I don't think Grazon 90 does buttercup - it is for Broad leaf - ie Doc, thistle and nettle. i think it is something like MCPA  that farmers use which does everything, Nettles, docks, thistles, buttercup and plantain. But ask at countrywide/ Moleavon or some agricultural store and they will let you know. Also there should be a local contractor who an spray it for you. I have two I can use - on uses an arm sprayer of a quad and the other uses a huge sprayer on a tractor - takes him less than an hour to do my 35 acres. And its really cheap


----------



## Holly27 (25 February 2008)

i read it today !! IT DOES DO BUTTERCUPS aswell !!  
	
	
		
		
	


	




my farmer uses it for our paddocks and it does all docks ect and buttercups and you can put it in a spayer and do it yourself 
30 quidfor a bottle does like 25 acers plus


----------



## 0ldmare (25 February 2008)

Grazon is not particularly effective for buttercups, however, the company that makes it has now bought out a new one called Forefront which they say is very effective. It also does other broadleef plants such as docks etc.
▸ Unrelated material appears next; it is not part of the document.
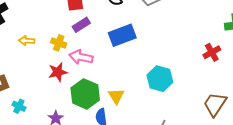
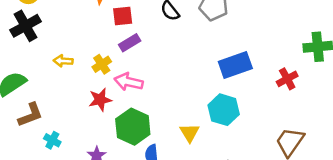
blue rectangle: (122, 35) -> (235, 65), moved
yellow cross: (59, 43) -> (102, 64), turned 35
yellow triangle: (116, 96) -> (190, 133), moved

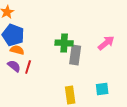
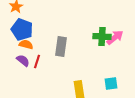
green cross: (64, 43) -> (102, 36), moved
gray rectangle: (75, 55) -> (61, 46), moved

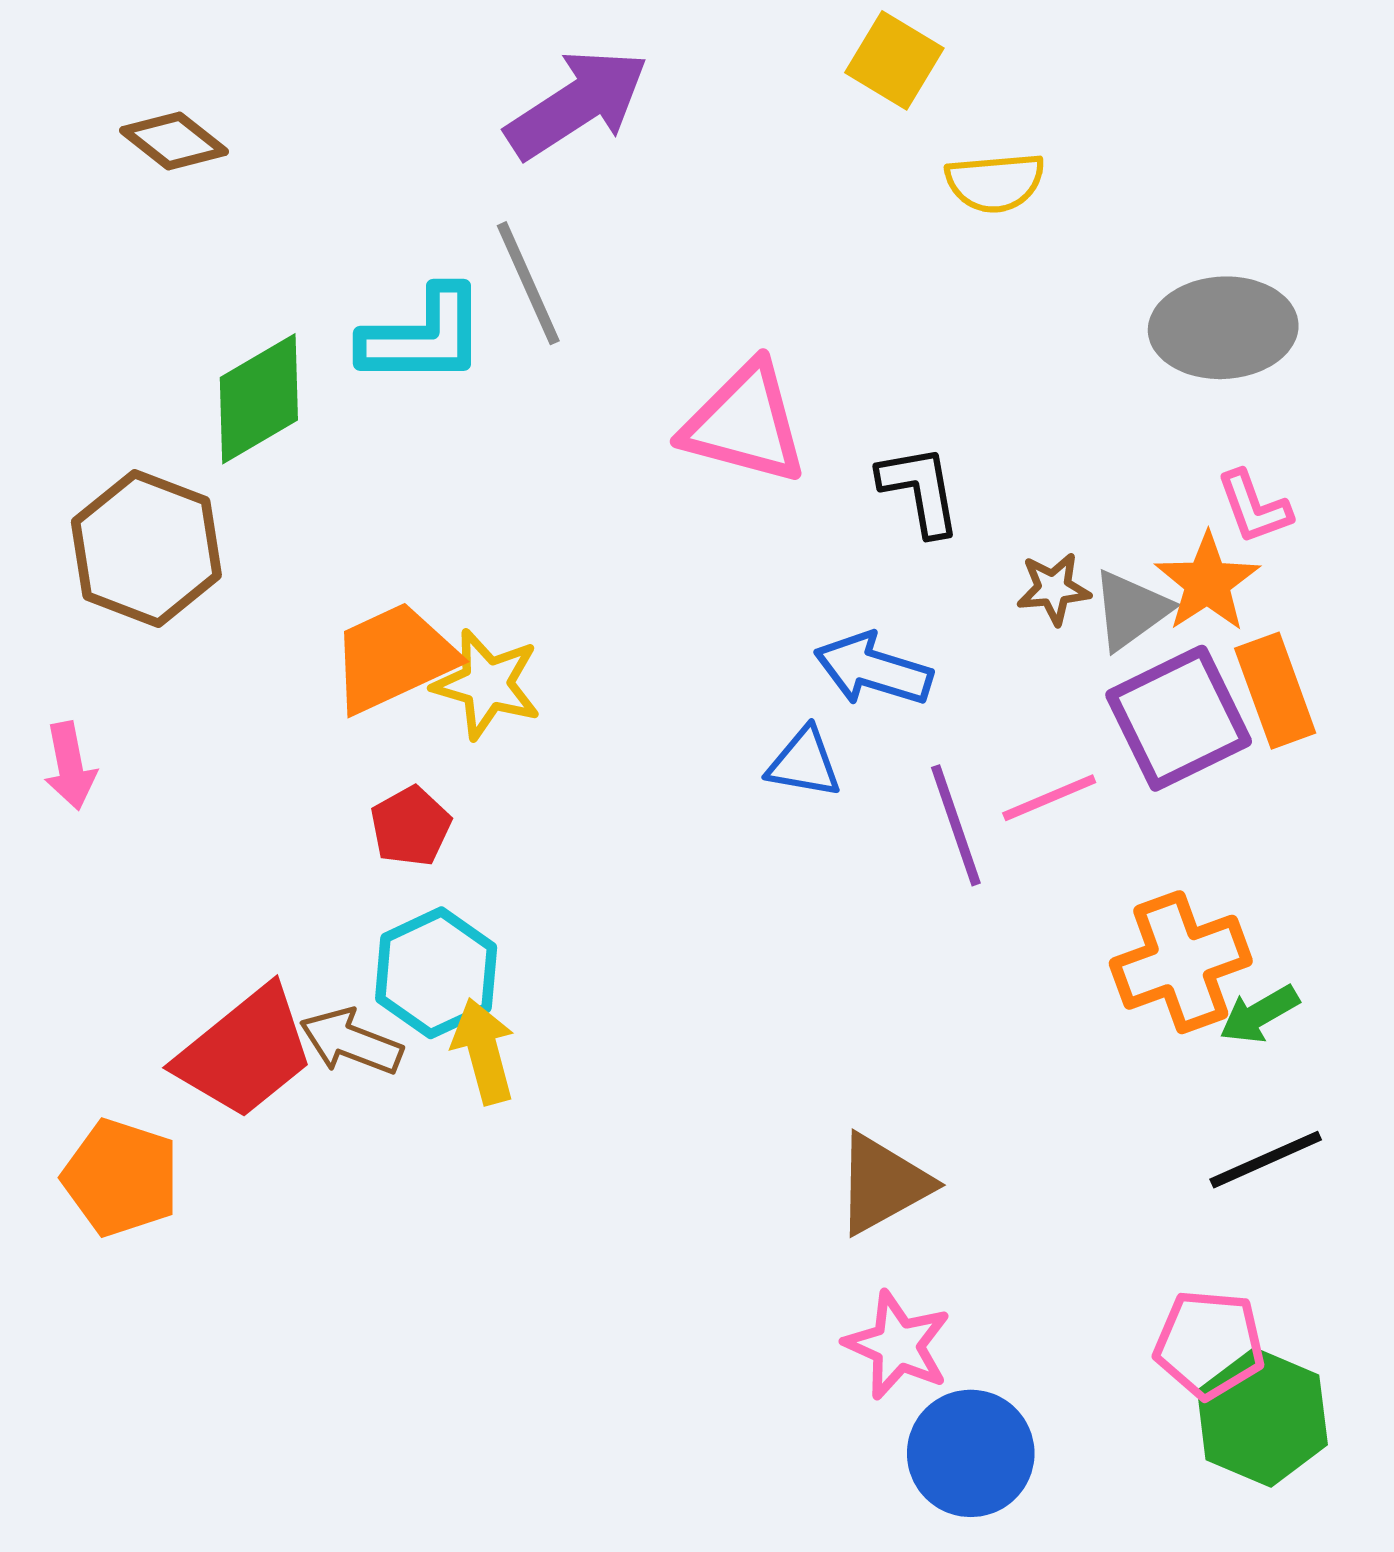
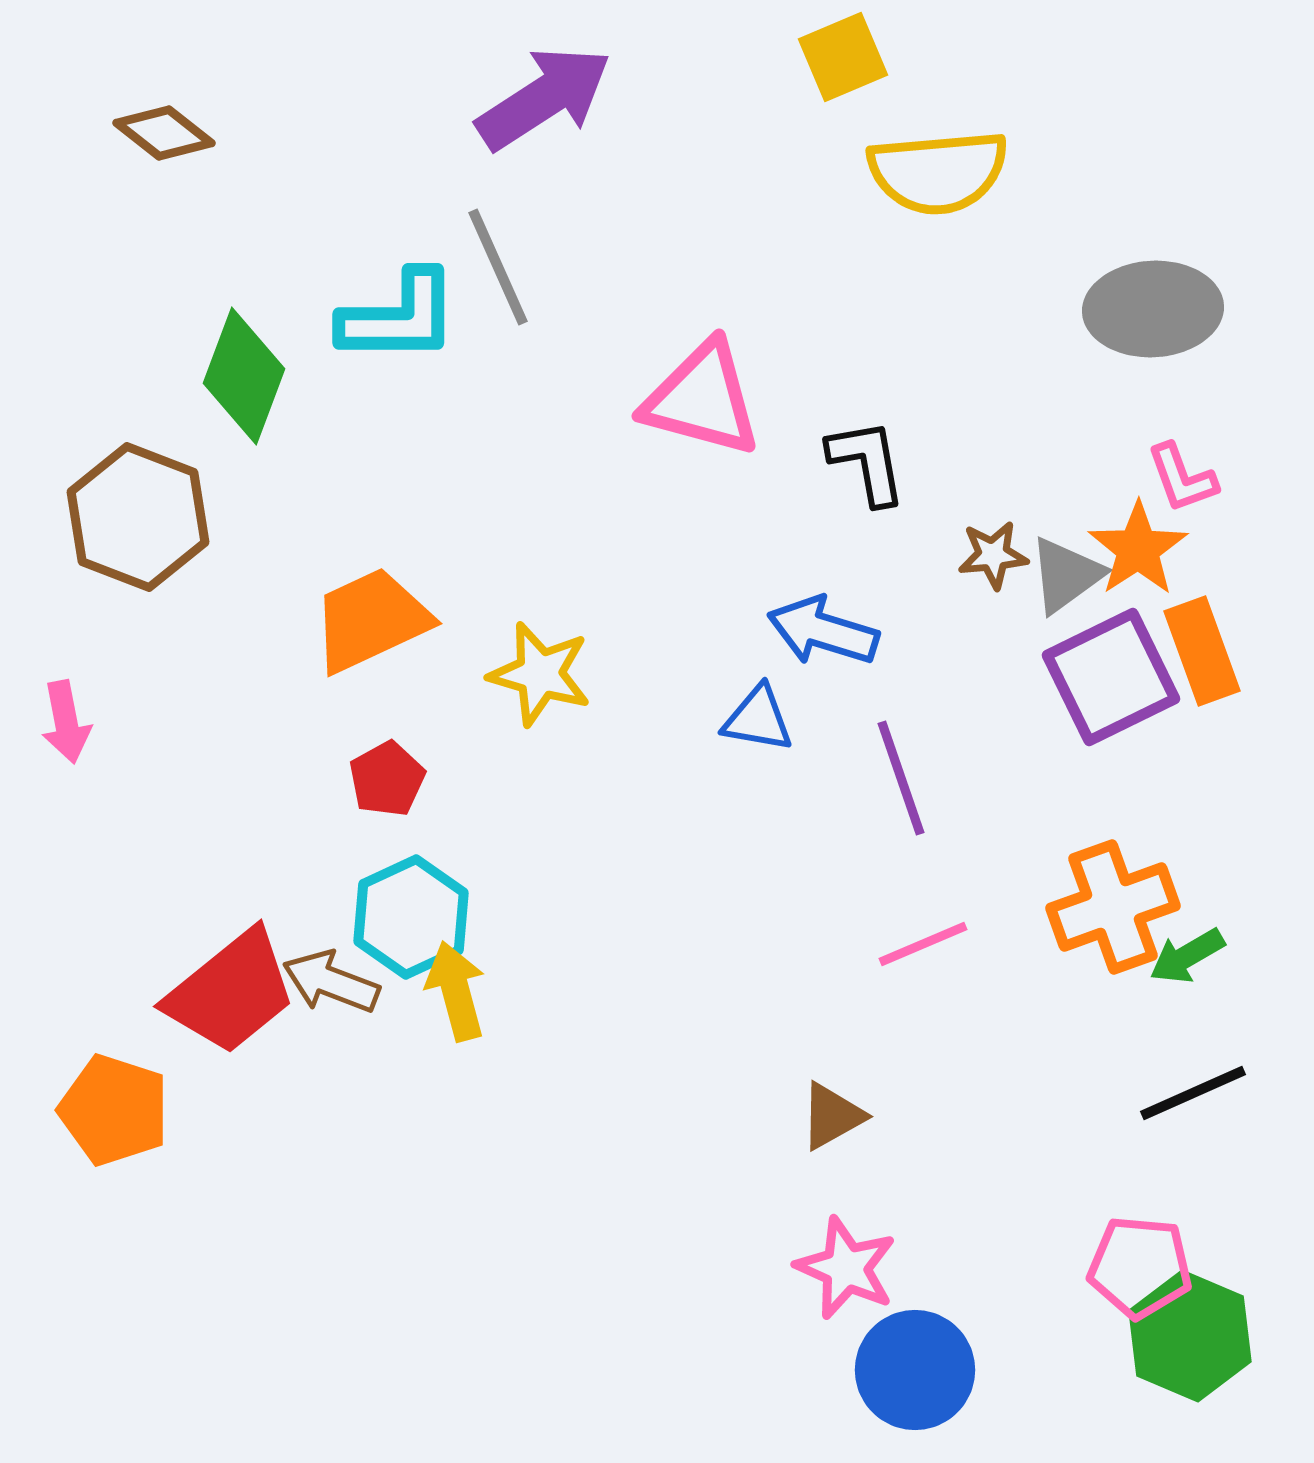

I have it on order and will be trying it soom...


----------



## BigBird146 (25 February 2008)

I've used Grazon 90 on buttercups and it does work (also for docks, thistles, nettles etc) but you have to keep your horses off it for a week after.


----------



## jrp204 (25 February 2008)

Get the soil ph checked too, if it is low, buttercups will keep coming back.


----------



## Donkeymad (25 February 2008)

Is Grazon 90 available to Joe Public or only to Licenced folk? need to do ours this year.


----------



## 1963 (24 July 2008)

clydeside trading society, south lanarkshire tel 01555894151

i use grazon 90 in my garden, great for all weeds, dosnt  kill grass. 

think it does buttercups, but if in doubt phone Dave on above number if grazon not what you need he will put you in the right path...Dave is head storeman of cts


----------